Instructions for the task:
Leave the pictures out and repeat the rest of the data below exactly.

Top of Source records

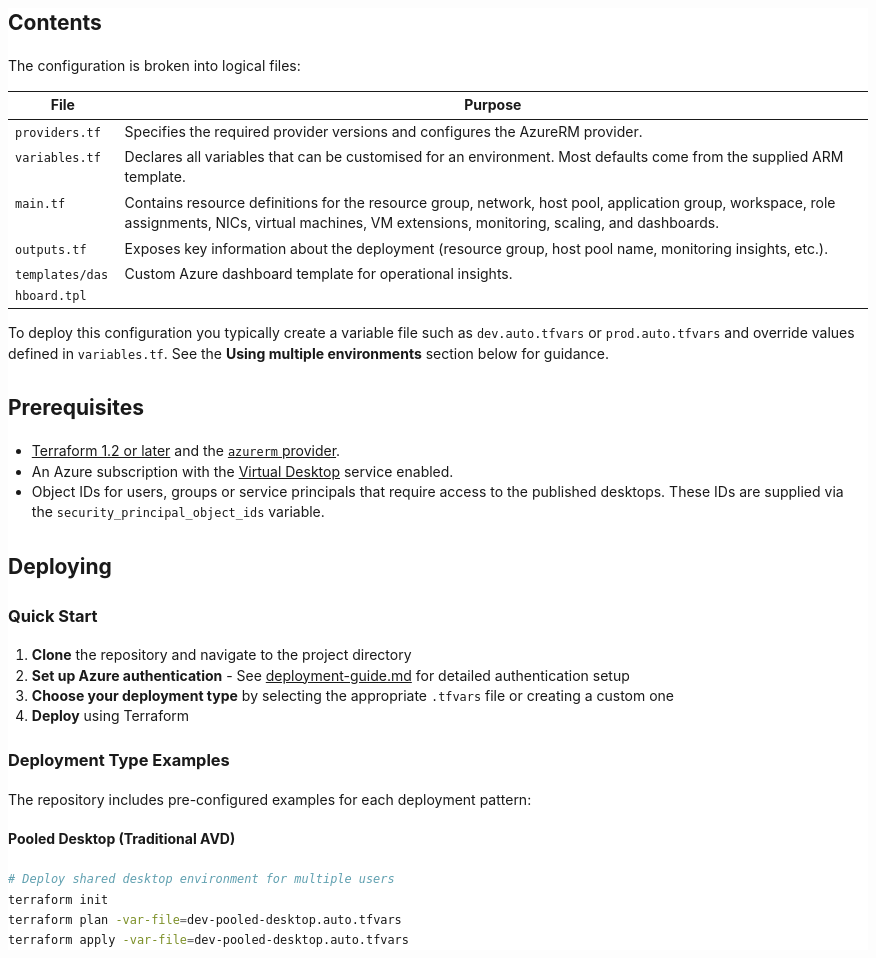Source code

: ## Contents

The configuration is broken into logical files:

| File              | Purpose |
| ----------------- | ------- |
| `providers.tf`    | Specifies the required provider versions and configures the AzureRM provider. |
| `variables.tf`    | Declares all variables that can be customised for an environment. Most defaults come from the supplied ARM template. |
| `main.tf`         | Contains resource definitions for the resource group, network, host pool, application group, workspace, role assignments, NICs, virtual machines, VM extensions, monitoring, scaling, and dashboards. |
| `outputs.tf`      | Exposes key information about the deployment (resource group, host pool name, monitoring insights, etc.). |
| `templates/dashboard.tpl` | Custom Azure dashboard template for operational insights. |

To deploy this configuration you typically create a variable file such as
`dev.auto.tfvars` or `prod.auto.tfvars` and override values defined in
`variables.tf`. See the **Using multiple environments** section below for
guidance.

## Prerequisites

* [Terraform 1.2 or later](https://www.terraform.io/downloads.html) and the
  [`azurerm` provider](https://registry.terraform.io/providers/hashicorp/azurerm/latest).
* An Azure subscription with the [Virtual Desktop](https://learn.microsoft.com/en-us/azure/virtual-desktop/) service enabled.
* Object IDs for users, groups or service principals that require access to the
  published desktops. These IDs are supplied via the `security_principal_object_ids`
  variable.

## Deploying

### Quick Start

1. **Clone** the repository and navigate to the project directory
2. **Set up Azure authentication** - See [deployment-guide.md](deployment-guide.md#authentication-setup) for detailed authentication setup
3. **Choose your deployment type** by selecting the appropriate `.tfvars` file or creating a custom one
4. **Deploy** using Terraform

### Deployment Type Examples

The repository includes pre-configured examples for each deployment pattern:

#### Pooled Desktop (Traditional AVD)
```bash
# Deploy shared desktop environment for multiple users
terraform init
terraform plan -var-file=dev-pooled-desktop.auto.tfvars
terraform apply -var-file=dev-pooled-desktop.auto.tfvars
```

Bottom of Source records

Your solution:
Source code

: ## Contents

The configuration is broken into logical files:

| File              | Purpose |
| ----------------- | ------- |
| `providers.tf`    | Specifies the required provider versions and configures the AzureRM provider. |
| `variables.tf`    | Declares all variables that can be customised for an environment. Most defaults come from the supplied ARM template. |
| `main.tf`         | Contains resource definitions for the resource group, network, host pool, application group, workspace, role assignments, NICs, virtual machines, VM extensions, monitoring, scaling, and dashboards. |
| `outputs.tf`      | Exposes key information about the deployment (resource group, host pool name, monitoring insights, etc.). |
| `templates/dashboard.tpl` | Custom Azure dashboard template for operational insights. |

To deploy this configuration you typically create a variable file such as
`dev.auto.tfvars` or `prod.auto.tfvars` and override values defined in
`variables.tf`. See the **Using multiple environments** section below for
guidance.

## Prerequisites

* [Terraform 1.2 or later](https://www.terraform.io/downloads.html) and the
  [`azurerm` provider](https://registry.terraform.io/providers/hashicorp/azurerm/latest).
* An Azure subscription with the [Virtual Desktop](https://learn.microsoft.com/en-us/azure/virtual-desktop/) service enabled.
* Object IDs for users, groups or service principals that require access to the
  published desktops. These IDs are supplied via the `security_principal_object_ids`
  variable.

## Deploying

### Quick Start

1. **Clone** the repository and navigate to the project directory
2. **Set up Azure authentication** - See [deployment-guide.md](deployment-guide.md#authentication-setup) for detailed authentication setup
3. **Choose your deployment type** by selecting the appropriate `.tfvars` file or creating a custom one
4. **Deploy** using Terraform

### Deployment Type Examples

The repository includes pre-configured examples for each deployment pattern:

#### Pooled Desktop (Traditional AVD)
```bash
# Deploy shared desktop environment for multiple users
terraform init
terraform plan -var-file=dev-pooled-desktop.auto.tfvars
terraform apply -var-file=dev-pooled-desktop.auto.tfvars
```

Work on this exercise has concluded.